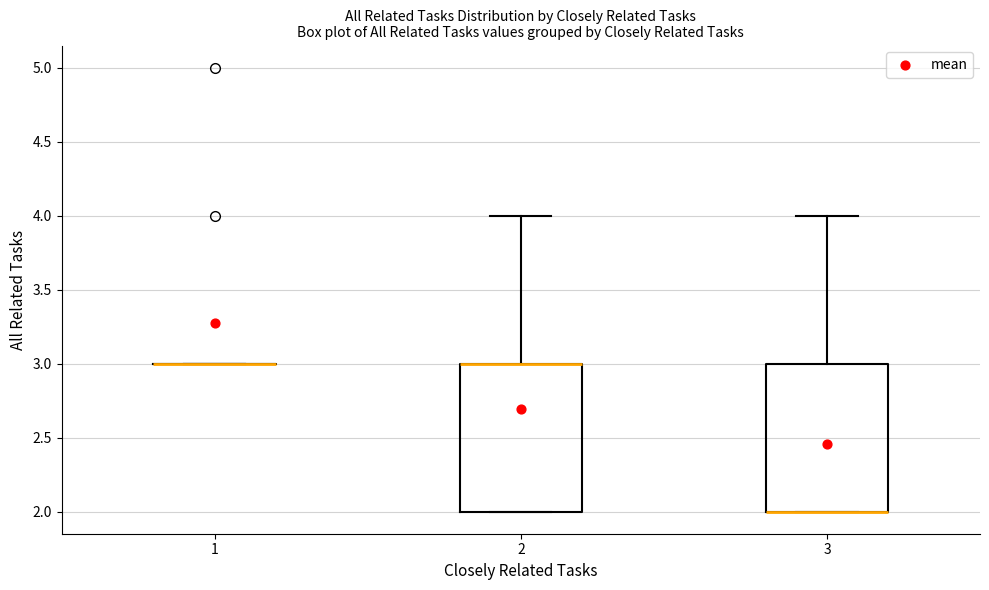

Where does the upper whisker of the box at x = 3 end on the y-axis? The values are not printed on the chart, so give them approximately, as read against the axis.

4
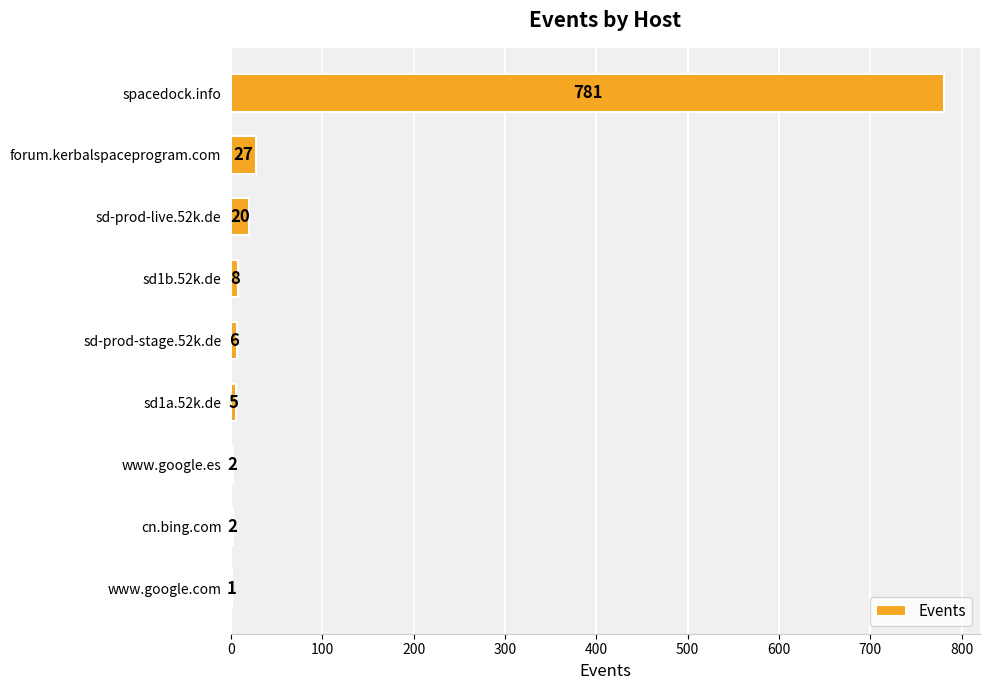

What is the ratio of the value at www.google.es to the value at cn.bing.com?

1.0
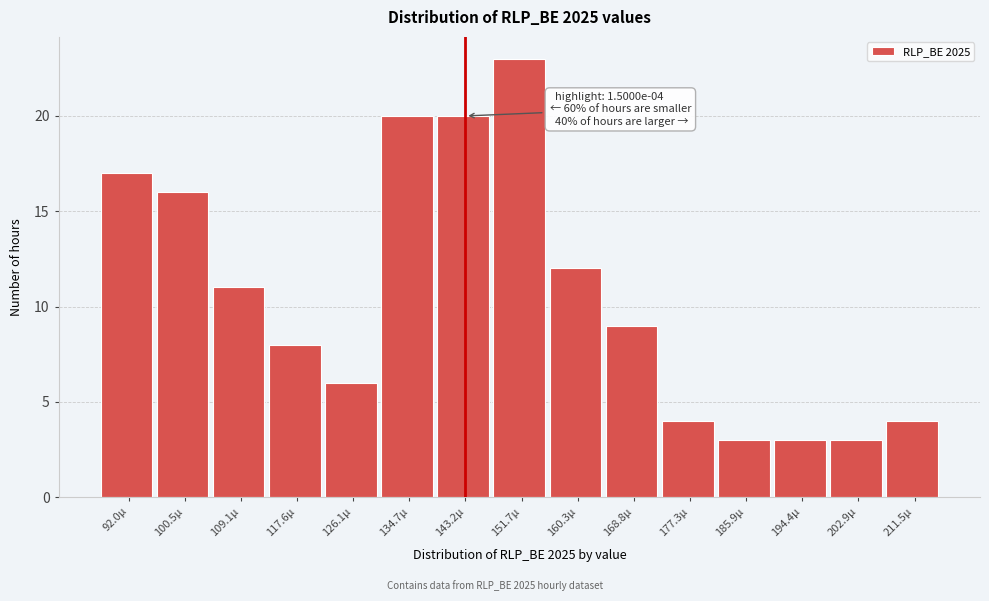

Reading left to right, transcribe all the data shown in this chart.

17	16	11	8	6	20	20	23	12	9	4	3	3	3	4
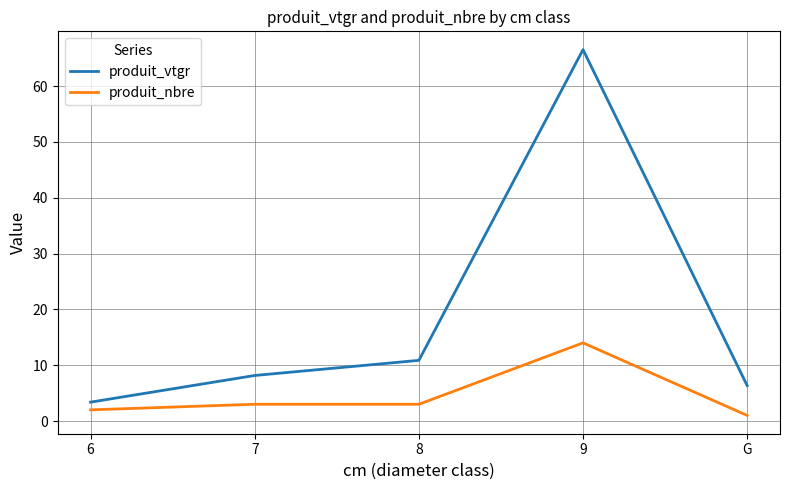

Is this an area chart (filled region under the line)?

No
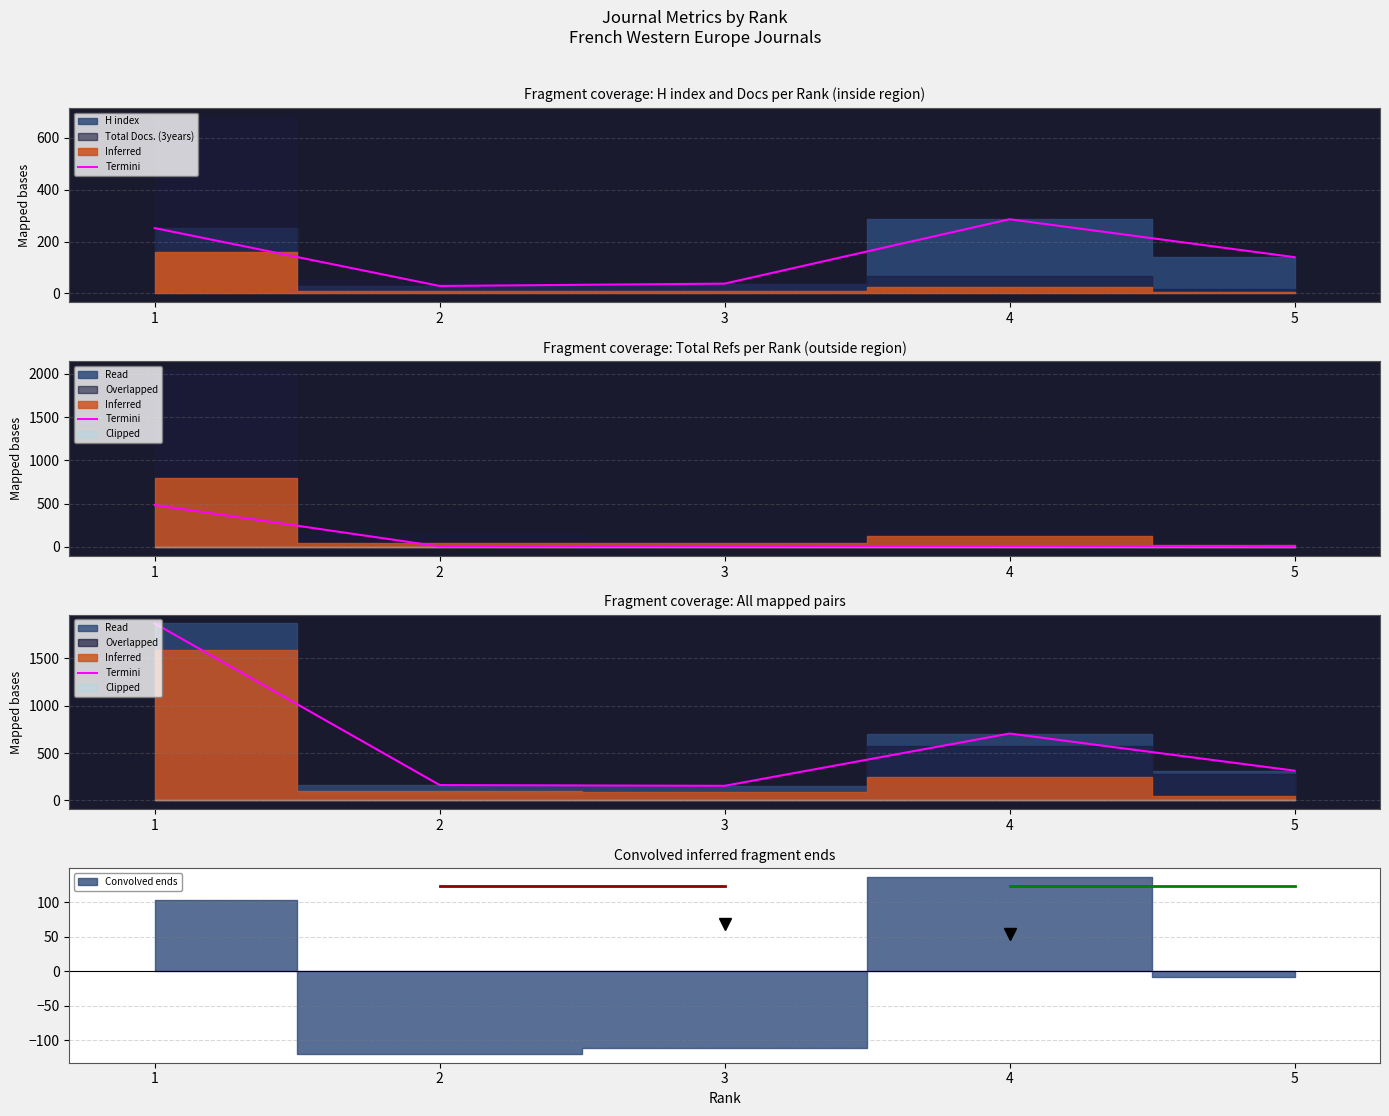

How many data points are less than 314?

2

Problem: Set out the records above as a numbered list with one entry per line. Omit the blank lines and the picture lines.

Output:
1. Where does the upper whisker of the box at x = 3 end on the y-axis? The values are not printed on the chart, so give them approximately, as read against the axis.
2. 4
3. What is the ratio of the value at www.google.es to the value at cn.bing.com?
4. 1.0
5. Reading left to right, transcribe all the data shown in this chart.
6. 17	16	11	8	6	20	20	23	12	9	4	3	3	3	4
7. Is this an area chart (filled region under the line)?
8. No
9. How many data points are less than 314?
10. 2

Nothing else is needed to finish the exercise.